Newswise — ITHACA, N.Y. – As polarization has escalated in the U.S., the question of if and when that divide becomes insurmountable has become ever more pressing. In a new study, “Polarization and Tipping Points” published Dec. 7 in PNAS, researchers have identified a tipping point, beyond which extreme polarization becomes irreversible.

The researchers employed a predictive model of a polarized group, similar to the current U.S. Senate, to reveal what can happen when the country faces an attack by a foreign adversary or a global pandemic.

“Instead of uniting against a common threat, the threat itself becomes yet another polarizing issue,” said first author Michael Macy, professor of sociology and director of the Social Dynamics Laboratory at Cornell University.

The model allows researchers to study the effects of party identity and political intolerance on ideological extremism and partisan division. “We found that polarization increases incrementally only up to a point,” Macy said. “Above this point, there is a sudden change in the very fabric of the institution, like the change from water to steam when the temperature exceeds the boiling point.”
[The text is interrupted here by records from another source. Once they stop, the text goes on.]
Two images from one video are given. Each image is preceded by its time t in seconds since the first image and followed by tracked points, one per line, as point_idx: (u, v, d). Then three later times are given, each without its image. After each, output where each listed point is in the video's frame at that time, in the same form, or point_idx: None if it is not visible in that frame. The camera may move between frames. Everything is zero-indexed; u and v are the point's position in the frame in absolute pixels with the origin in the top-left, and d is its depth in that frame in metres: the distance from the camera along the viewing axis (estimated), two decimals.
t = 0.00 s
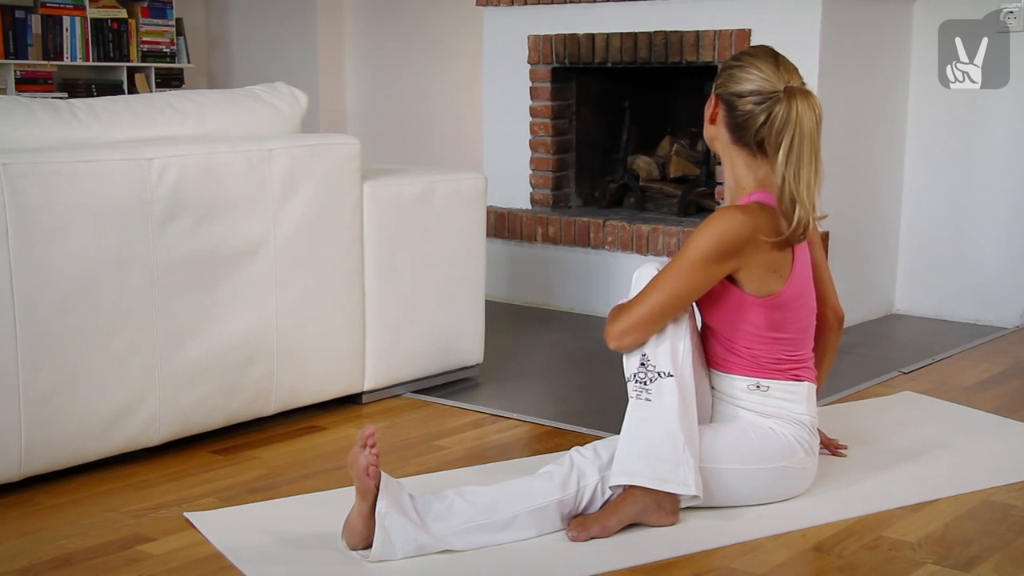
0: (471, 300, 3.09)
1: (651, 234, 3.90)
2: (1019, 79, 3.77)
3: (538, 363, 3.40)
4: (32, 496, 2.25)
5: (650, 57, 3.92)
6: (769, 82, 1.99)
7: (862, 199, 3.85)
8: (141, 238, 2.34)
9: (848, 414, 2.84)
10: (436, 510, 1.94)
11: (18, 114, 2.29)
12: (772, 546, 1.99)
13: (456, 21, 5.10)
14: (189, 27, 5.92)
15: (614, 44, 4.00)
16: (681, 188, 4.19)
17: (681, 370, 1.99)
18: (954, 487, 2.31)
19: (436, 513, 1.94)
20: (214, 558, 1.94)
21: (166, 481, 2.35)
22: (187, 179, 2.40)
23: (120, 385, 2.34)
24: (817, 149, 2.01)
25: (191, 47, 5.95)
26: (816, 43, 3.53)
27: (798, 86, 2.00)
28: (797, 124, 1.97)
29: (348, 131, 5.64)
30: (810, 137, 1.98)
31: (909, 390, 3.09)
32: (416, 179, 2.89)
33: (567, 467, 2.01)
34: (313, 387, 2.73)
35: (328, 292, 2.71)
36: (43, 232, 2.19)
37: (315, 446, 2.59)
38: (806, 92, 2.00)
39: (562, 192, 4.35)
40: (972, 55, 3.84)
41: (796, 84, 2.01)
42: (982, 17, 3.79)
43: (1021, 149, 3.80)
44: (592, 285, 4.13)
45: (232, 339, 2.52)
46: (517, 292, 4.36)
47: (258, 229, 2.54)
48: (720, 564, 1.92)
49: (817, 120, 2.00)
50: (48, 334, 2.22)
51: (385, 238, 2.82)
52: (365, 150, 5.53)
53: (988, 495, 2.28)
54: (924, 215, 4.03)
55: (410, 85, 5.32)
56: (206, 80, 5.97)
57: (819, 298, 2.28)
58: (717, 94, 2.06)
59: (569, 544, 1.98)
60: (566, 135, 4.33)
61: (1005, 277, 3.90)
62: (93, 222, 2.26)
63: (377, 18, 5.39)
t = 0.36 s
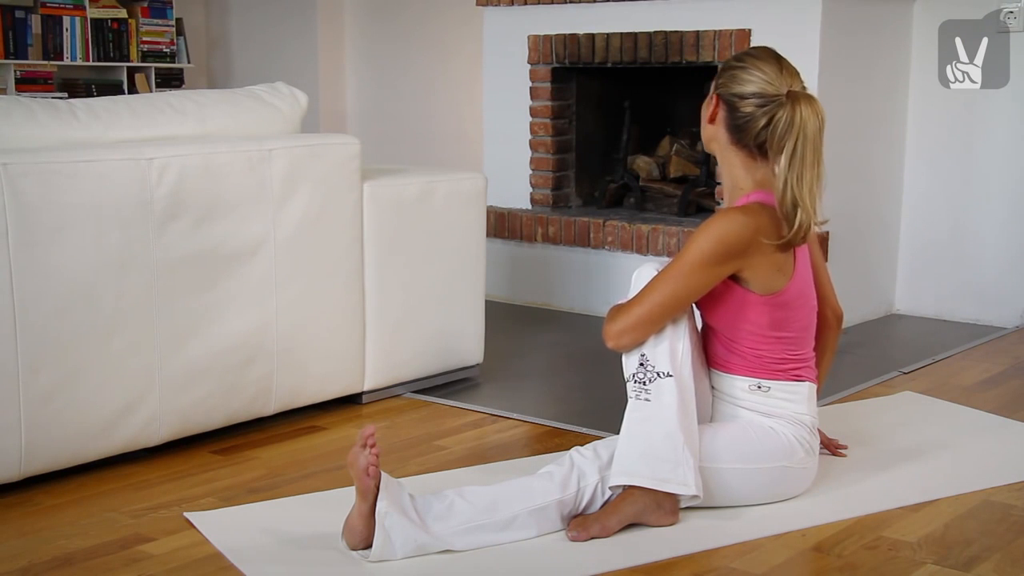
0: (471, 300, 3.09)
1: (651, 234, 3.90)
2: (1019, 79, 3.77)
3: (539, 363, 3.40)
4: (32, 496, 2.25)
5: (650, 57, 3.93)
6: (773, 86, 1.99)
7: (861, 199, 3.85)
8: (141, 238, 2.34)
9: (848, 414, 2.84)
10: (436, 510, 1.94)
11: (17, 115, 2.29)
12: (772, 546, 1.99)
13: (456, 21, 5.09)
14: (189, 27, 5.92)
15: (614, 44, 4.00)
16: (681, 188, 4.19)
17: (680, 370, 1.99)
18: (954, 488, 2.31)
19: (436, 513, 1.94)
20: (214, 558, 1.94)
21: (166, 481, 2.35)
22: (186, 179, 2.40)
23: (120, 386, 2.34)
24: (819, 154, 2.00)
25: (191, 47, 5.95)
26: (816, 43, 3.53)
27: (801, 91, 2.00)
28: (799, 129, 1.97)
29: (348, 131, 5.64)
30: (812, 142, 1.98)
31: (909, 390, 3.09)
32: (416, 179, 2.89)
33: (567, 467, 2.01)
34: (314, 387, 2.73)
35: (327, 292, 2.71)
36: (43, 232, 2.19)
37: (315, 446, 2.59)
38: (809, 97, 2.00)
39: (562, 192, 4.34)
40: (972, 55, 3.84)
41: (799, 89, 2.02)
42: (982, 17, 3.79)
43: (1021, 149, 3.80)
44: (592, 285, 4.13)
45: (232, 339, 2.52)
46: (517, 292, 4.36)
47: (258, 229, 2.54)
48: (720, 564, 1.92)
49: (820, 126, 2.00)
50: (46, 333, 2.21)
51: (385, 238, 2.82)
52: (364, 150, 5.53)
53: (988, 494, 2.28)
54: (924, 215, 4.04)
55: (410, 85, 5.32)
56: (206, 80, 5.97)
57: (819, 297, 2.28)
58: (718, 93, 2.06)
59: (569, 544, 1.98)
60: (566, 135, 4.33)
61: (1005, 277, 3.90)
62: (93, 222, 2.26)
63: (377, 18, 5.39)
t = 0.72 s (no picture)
0: (471, 300, 3.09)
1: (651, 234, 3.90)
2: (1019, 79, 3.77)
3: (539, 363, 3.40)
4: (33, 496, 2.25)
5: (650, 57, 3.93)
6: (782, 88, 2.00)
7: (862, 199, 3.85)
8: (141, 238, 2.34)
9: (849, 414, 2.84)
10: (436, 510, 1.94)
11: (18, 115, 2.29)
12: (772, 546, 1.99)
13: (456, 21, 5.09)
14: (189, 27, 5.92)
15: (614, 44, 4.00)
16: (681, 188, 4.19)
17: (669, 375, 1.99)
18: (954, 488, 2.31)
19: (437, 513, 1.94)
20: (214, 558, 1.94)
21: (166, 481, 2.35)
22: (187, 179, 2.40)
23: (120, 386, 2.34)
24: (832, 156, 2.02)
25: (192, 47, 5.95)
26: (816, 43, 3.53)
27: (809, 94, 2.01)
28: (814, 130, 1.97)
29: (348, 131, 5.64)
30: (826, 144, 1.99)
31: (909, 390, 3.08)
32: (416, 179, 2.89)
33: (567, 468, 2.01)
34: (314, 387, 2.73)
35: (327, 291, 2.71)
36: (43, 232, 2.19)
37: (315, 446, 2.59)
38: (819, 100, 2.01)
39: (562, 192, 4.34)
40: (972, 55, 3.84)
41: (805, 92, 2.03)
42: (982, 17, 3.79)
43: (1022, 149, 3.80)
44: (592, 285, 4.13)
45: (232, 339, 2.52)
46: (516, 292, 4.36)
47: (258, 229, 2.54)
48: (720, 564, 1.92)
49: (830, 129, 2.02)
50: (46, 332, 2.21)
51: (385, 238, 2.82)
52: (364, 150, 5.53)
53: (988, 494, 2.28)
54: (924, 215, 4.03)
55: (411, 85, 5.32)
56: (206, 80, 5.97)
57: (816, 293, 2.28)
58: (724, 94, 2.05)
59: (568, 544, 1.97)
60: (566, 135, 4.33)
61: (1005, 277, 3.90)
62: (93, 222, 2.26)
63: (377, 19, 5.39)
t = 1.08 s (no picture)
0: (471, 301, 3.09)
1: (651, 234, 3.90)
2: (1019, 80, 3.77)
3: (539, 363, 3.40)
4: (33, 496, 2.25)
5: (650, 57, 3.93)
6: (788, 88, 2.01)
7: (862, 199, 3.85)
8: (141, 238, 2.34)
9: (849, 414, 2.84)
10: (436, 510, 1.94)
11: (18, 115, 2.29)
12: (771, 546, 1.99)
13: (456, 21, 5.09)
14: (189, 27, 5.92)
15: (614, 44, 4.00)
16: (681, 188, 4.19)
17: (668, 376, 1.99)
18: (954, 487, 2.31)
19: (437, 514, 1.94)
20: (214, 558, 1.94)
21: (166, 481, 2.35)
22: (187, 179, 2.40)
23: (120, 386, 2.34)
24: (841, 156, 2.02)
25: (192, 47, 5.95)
26: (816, 43, 3.53)
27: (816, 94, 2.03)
28: (823, 130, 1.98)
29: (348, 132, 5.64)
30: (835, 144, 1.99)
31: (909, 390, 3.08)
32: (416, 179, 2.89)
33: (568, 467, 2.01)
34: (314, 387, 2.74)
35: (327, 291, 2.71)
36: (44, 232, 2.19)
37: (315, 446, 2.59)
38: (826, 100, 2.02)
39: (562, 192, 4.34)
40: (972, 55, 3.84)
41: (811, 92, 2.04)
42: (982, 17, 3.79)
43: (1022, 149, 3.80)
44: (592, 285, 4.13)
45: (233, 338, 2.52)
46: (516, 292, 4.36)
47: (258, 229, 2.54)
48: (721, 564, 1.92)
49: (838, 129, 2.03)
50: (45, 332, 2.21)
51: (385, 238, 2.82)
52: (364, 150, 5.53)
53: (988, 494, 2.28)
54: (924, 215, 4.03)
55: (410, 85, 5.32)
56: (206, 80, 5.97)
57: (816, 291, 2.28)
58: (730, 95, 2.06)
59: (568, 544, 1.97)
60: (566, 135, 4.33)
61: (1005, 277, 3.90)
62: (92, 222, 2.26)
63: (377, 19, 5.39)
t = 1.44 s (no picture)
0: (472, 301, 3.09)
1: (651, 234, 3.90)
2: (1019, 79, 3.77)
3: (539, 363, 3.40)
4: (33, 496, 2.25)
5: (650, 57, 3.93)
6: (792, 88, 2.03)
7: (862, 199, 3.85)
8: (141, 238, 2.34)
9: (849, 414, 2.84)
10: (436, 511, 1.95)
11: (17, 115, 2.29)
12: (772, 547, 1.99)
13: (456, 21, 5.09)
14: (189, 27, 5.92)
15: (614, 44, 4.01)
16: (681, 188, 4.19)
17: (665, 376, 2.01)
18: (954, 488, 2.31)
19: (436, 514, 1.94)
20: (214, 558, 1.94)
21: (166, 481, 2.35)
22: (187, 179, 2.40)
23: (120, 386, 2.34)
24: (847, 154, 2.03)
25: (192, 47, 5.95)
26: (816, 43, 3.53)
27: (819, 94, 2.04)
28: (831, 127, 1.98)
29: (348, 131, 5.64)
30: (843, 141, 2.00)
31: (909, 390, 3.09)
32: (416, 179, 2.89)
33: (568, 467, 2.01)
34: (314, 387, 2.74)
35: (328, 291, 2.71)
36: (44, 232, 2.19)
37: (315, 446, 2.59)
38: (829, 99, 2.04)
39: (562, 192, 4.34)
40: (972, 55, 3.84)
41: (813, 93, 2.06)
42: (982, 17, 3.79)
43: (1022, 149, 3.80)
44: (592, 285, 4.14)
45: (233, 338, 2.52)
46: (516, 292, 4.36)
47: (259, 229, 2.54)
48: (721, 564, 1.92)
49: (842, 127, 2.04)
50: (46, 333, 2.21)
51: (385, 238, 2.82)
52: (364, 150, 5.53)
53: (988, 494, 2.28)
54: (924, 215, 4.03)
55: (411, 85, 5.32)
56: (206, 80, 5.97)
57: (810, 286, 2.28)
58: (734, 97, 2.06)
59: (568, 544, 1.98)
60: (566, 135, 4.33)
61: (1005, 277, 3.90)
62: (92, 222, 2.26)
63: (377, 19, 5.39)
“We see this very disturbing pattern in which a shock brings people a little bit closer initially, but if polarization is too extreme, eventually the effects of a shared fate are swamped by the existing divisions and people become divided even on the shock issue,” said co-author Boleslaw Szymanski, professor of computer science and director of the Army Research Laboratory Network Science and Technology Center (NeST) at Rensselaer Polytechnic Institute. “If we reach that point, we cannot unite even in the face of war, climate change, pandemics or other challenges to the survival of our society.” 

Below the critical point in the level of polarization, the researchers found that the upward trend in polarization would reverse when the researchers dialed down the control parameters. But once the level of polarization reached a critical point, the control parameters no longer had any effect and the dynamics could not be reversed, even in response to a common threat.

“The process resembles a meltdown in a nuclear reactor,” Macy said. “Up to a point, technicians can bring the core temperature back down by increasing the flow of water used to cool the reactor. But if the temperature goes critical, there is a runaway reaction that cannot be stopped.

“Our study shows that something very similar can happen in a ‘political reactor.’ The voters are like the nuclear technicians. It’s up to us to bring the political temperature back down before it is too late,” Macy said.

Manqing Ma, Daniel R. Tabin and Jianxi Gao of Rensselaer Polytechnic Institute were co-authors on the paper. The research was supported by the U.S. Army Combat Capabilities Development Command’s Army Research Laboratory, the National Science Foundation and the Rensselaer-IBM Artificial Intelligence Research Collaboration.